Kapitel 15
2014
Sie war bei Ritas Beerdigung auf dem Garnisons Kirkegård. Das tiefe rechteckige Grab weckte unbehagliche Assoziationen an den Abend von Ritas Ermordung, und die getrimmte Miniaturhecke erinnerte unangenehm an die auf dem Assistens Kirkegård.
Die Beisetzung hatte etwas Makabres, aber es war der ausdrückliche Wunsch der Familie gewesen, Rita so zu beerdigen. Josefine bereitete der Anblick des Sarges, der in das Grab hinabgelassen wurde, extremes Unbehagen.
Schneeflocken rieselten langsam vom Himmel und legten sich in einer transparenten Schicht auf die akkurat geschnittenen Büsche. Bald würden alle Oberflächen weiß gepudert sein.

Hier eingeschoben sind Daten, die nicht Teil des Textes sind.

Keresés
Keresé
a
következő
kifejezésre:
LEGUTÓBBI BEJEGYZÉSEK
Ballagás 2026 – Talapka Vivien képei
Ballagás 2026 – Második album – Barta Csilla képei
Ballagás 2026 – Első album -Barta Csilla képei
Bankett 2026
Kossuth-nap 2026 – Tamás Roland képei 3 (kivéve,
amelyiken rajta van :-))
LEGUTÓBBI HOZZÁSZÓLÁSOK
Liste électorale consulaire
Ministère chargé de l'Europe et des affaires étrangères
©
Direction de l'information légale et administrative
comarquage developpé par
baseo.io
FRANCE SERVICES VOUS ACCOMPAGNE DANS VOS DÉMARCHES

Die Bilder von Ritas zertrümmertem Gesicht zogen an Josefines innerem Auge vorbei, und in ihrem Hinterkopf spukte der Gedanke an den nach wie vor frei herumlaufenden Mörder.

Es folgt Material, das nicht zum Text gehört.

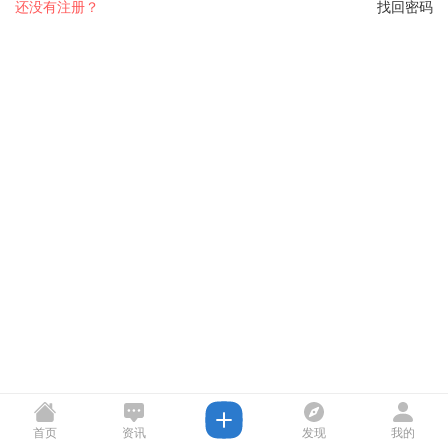
还没有注册？
找回密码
首页
资讯
发现
我的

Sie stand hinter Charlotte und bemerkte ein leichtes Zittern ihrer Schultern. Die Kollegin weinte.
Die drückende Stimmung in der Kirche steckte Josefine noch in den Knochen. Das Schweigen, die gebeugten Nacken und gesenkten Blicke. Die Schläge der Kirchenglocke und die nachfolgende schwere Stille, ehe die Orgel mit tiefem Bass einsetzte. Die tiefen Töne als endgültiger Schlusspunkt am Ende eines Menschenlebens.
Sie dachte an die Beerdigung ihres kleinen Bruders und erinnerte sich lebhaft an das Ziehen im ganzen Körper beim Blick in das offene Grab. Das Loch war viel zu groß für den kleinen weißen Sarg gewesen.

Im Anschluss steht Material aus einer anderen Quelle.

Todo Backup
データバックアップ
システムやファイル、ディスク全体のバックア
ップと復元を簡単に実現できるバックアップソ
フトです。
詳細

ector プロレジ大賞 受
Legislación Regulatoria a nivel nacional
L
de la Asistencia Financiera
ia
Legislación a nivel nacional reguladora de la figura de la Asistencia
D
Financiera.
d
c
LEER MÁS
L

Das Geräusch der auf das massive Holz fallenden Erdklumpen verursachte ihr fast körperliche Übelkeit. Ritas Leichnam wurde nun einem unterirdischen Kreislauf übergeben. Als Kolleginnen hatten sie sich auf professioneller Ebene beide mit dem Tod beschäftigt, aber keine von ihnen hatte ernsthaft in Betracht gezogen, dass der Tod schon hinter der nächsten Ecke lauern und eine von ihnen holen könnte.
Eine ältere Dame, in der Josefine Ritas Mutter vermutete, schluchzte auf. Der Schmerz stand der Frau in das zerfurchte, blasse Gesicht geschrieben.
Josefine sackte der Kreislauf weg, und ihr wurde schwindelig, als jemand ihren Arm ergriff und sie stützte.
Xander. »Alles in Ordnung?«, flüsterte er.
Sie nickte benommen und atmete bis tief in die Lunge, den Geruch von Erde und Winter in der Nase.